Staff Editoral: Internet filters hamper student learning; Blocked websites prevent students from conducting necessary research
June 4, 2012
In 2001, the Federal Communication Commission enacted a law passed by Congress called The Children’s Internet Protection Act, or CIPA. The law requires schools receiving federal funding to implement “protection measures [that] must block or filter Internet access to pictures that are: (a) obscene; (b) child pornography; or (c) harmful to minors”—and that’s all it requires schools to filter. Any additional filtering crosses the fine line between protecting our innocence and violating our rights.
The district has been using its filtering system, Cymphonix, since 2007. The system blocks websites according to pre-programmed keywords and manually added websites. The program’s list of more than 30 categories, includes tags ranging from “Alcohol” to “Hate” to “Sexual Education,” and manually blocked websites include Facebook, Tumblr and Twitter.
According to the U.S. Department of Education’s website, “ensuring student safety on the Internet is a critical concern, but many filters meant to protect students also block access to legitimate learning content.” Unfortunately, Cymphonix is one of them.
“They definitely limit anything even perceived as controversial,” said social studies teacher Jonathan Stack, who added that the filters “have a negative impact,” particularly in courses such as Racism, Global Perspectives and Genocide and the Holocaust, which deal with sensitive subjects.
Stack has had to print materials from home and distribute them to students since they were blocked by the school’s filters. Similarly, students in Public Speaking have had difficulty using the school’s computers to prepare for debates about hot-button issues like stem cell research or gun control, since the system blocks everything from “Abortion” to “Weapons.”
While these topics may be controversial, abortion and weapons are both legal. So is reading about them really harmful to minors? Not according to New Jersey’s Department of Education, which defines “harmful to minors” as “any picture, image, graphic image file, or other visual depiction” related to sex, nudity or excretion. In this definition and in CIPA itself, blocking pictures is the only issue; under the law, text can (and should) be left unfiltered. Only pictures pertaining to the stated categories must be blocked.
The filters also sometimes misidentify other genuine, school-related material while letting content that should be blocked slip through the system.

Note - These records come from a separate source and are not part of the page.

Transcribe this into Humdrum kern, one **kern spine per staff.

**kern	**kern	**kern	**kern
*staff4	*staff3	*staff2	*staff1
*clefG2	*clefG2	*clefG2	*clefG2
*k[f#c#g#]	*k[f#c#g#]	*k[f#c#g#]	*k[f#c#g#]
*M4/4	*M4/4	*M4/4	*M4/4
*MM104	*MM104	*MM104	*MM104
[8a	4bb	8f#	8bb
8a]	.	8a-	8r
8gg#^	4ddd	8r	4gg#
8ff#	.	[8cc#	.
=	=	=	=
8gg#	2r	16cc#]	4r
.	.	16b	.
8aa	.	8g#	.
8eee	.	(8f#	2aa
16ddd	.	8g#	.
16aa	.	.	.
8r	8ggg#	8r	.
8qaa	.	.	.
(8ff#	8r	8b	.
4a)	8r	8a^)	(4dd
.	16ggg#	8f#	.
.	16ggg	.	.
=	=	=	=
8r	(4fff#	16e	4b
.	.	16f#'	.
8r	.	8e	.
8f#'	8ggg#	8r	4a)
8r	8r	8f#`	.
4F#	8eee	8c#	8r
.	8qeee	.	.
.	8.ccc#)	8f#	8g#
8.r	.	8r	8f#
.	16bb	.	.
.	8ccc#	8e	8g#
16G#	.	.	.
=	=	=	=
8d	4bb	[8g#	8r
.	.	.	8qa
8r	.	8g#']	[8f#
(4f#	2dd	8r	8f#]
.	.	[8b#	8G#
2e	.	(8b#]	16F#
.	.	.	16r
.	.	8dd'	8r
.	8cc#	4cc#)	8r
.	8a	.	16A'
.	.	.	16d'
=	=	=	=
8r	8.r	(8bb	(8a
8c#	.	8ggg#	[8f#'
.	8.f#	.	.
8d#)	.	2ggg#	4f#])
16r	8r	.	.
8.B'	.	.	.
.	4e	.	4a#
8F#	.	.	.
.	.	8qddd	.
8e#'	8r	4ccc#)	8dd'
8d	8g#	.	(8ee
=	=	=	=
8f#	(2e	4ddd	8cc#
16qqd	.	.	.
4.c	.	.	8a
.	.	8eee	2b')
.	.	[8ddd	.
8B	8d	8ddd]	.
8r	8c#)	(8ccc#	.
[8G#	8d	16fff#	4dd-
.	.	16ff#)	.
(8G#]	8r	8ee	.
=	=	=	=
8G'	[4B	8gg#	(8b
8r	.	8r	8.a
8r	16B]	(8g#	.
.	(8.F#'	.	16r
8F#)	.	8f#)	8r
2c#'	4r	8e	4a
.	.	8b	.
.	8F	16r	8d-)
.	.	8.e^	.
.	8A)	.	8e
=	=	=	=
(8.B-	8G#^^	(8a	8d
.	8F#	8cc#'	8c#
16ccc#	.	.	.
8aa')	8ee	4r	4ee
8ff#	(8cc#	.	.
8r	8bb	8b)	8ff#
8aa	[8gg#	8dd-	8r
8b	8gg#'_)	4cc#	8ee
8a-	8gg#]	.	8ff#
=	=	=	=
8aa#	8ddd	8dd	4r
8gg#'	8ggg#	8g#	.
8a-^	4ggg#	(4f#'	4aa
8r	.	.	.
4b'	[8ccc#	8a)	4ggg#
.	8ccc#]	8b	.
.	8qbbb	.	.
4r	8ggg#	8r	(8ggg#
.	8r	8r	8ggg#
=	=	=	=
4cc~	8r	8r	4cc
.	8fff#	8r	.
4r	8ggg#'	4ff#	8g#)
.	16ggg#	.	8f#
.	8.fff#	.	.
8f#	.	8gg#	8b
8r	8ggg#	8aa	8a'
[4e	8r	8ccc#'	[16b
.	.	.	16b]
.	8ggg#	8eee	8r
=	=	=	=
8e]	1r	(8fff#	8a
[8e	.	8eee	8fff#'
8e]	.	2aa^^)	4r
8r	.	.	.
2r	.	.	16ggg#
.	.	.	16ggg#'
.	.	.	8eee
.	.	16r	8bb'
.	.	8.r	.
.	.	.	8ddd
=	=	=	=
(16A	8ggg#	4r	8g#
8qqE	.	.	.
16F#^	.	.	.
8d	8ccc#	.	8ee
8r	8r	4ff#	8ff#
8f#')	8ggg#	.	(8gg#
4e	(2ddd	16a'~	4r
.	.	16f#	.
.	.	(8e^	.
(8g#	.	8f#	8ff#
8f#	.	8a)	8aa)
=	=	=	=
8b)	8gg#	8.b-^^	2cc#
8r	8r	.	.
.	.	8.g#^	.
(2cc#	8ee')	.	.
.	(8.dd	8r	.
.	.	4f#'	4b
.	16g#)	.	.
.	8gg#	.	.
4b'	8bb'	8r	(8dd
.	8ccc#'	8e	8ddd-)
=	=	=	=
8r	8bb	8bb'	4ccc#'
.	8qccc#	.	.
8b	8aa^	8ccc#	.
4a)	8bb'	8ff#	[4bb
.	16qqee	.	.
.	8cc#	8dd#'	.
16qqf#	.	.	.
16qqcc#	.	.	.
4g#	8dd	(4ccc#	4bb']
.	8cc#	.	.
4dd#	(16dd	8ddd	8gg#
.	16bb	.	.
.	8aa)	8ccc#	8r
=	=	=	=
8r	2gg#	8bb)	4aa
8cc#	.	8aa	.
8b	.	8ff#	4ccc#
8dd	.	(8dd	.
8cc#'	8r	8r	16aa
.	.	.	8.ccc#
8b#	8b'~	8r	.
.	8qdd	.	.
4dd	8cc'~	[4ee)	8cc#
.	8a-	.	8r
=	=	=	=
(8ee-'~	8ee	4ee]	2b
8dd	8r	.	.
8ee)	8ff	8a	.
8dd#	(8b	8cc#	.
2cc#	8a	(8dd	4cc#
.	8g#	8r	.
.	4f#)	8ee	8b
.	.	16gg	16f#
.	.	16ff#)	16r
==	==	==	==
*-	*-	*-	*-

“I think they’re ineffective. The system doesn’t work,” said junior Dylan Sands, recounting a time he could not access a teacher’s webpage because it was flagged as inappropriate. But meanwhile, Cosmopolitan’s “Best Kama Sutra Tips and Sexual Positions” is not blocked, despite featuring diagrams and photographs of couples in compromising situations—something certainly intended to be blocked by CIPA.
If the filter isn’t blocking what it’s supposed to, why are we letting it block websites we have every right to access?
If a teacher does need to use a blocked website, he can send a ticket to the technology department to unblock the site. “At times there are valid requests to unblock sites for specific purposes, and the technology department facilitates this access on a case-by-case basis,” said Assistant Superintendent for Curriculum, Instruction and Technology Joan Mast, Ed.D.
But why are teachers’ computers being filtered in the first place? As adults, they should be responsible enough to have unrestricted Internet access and can surely be trusted to determine the appropriateness of a website.
The board of education’s Acceptable Use policy for the district’s computers states that users shall “respect the privacy and personal rights of others.” But what about our rights as users?
“I believe the blocking system can be inconvenient, but because of the legal requirements it is a necessary tool,” said Mast. “The technology department is responsive to providing access when a problematic block has been experienced by a user while maintaining a legal focus on the requirements of CIPA.”
Still, the issue calls into question just how much control the school should have over our ability to access information freely. The school absolutely should block access to pornographic content from school computers, but the filtering must end there. By blocking material that is merely thought to be suggestive, not only are students and teachers inconvenienced, but our right to freely access information is stepped on.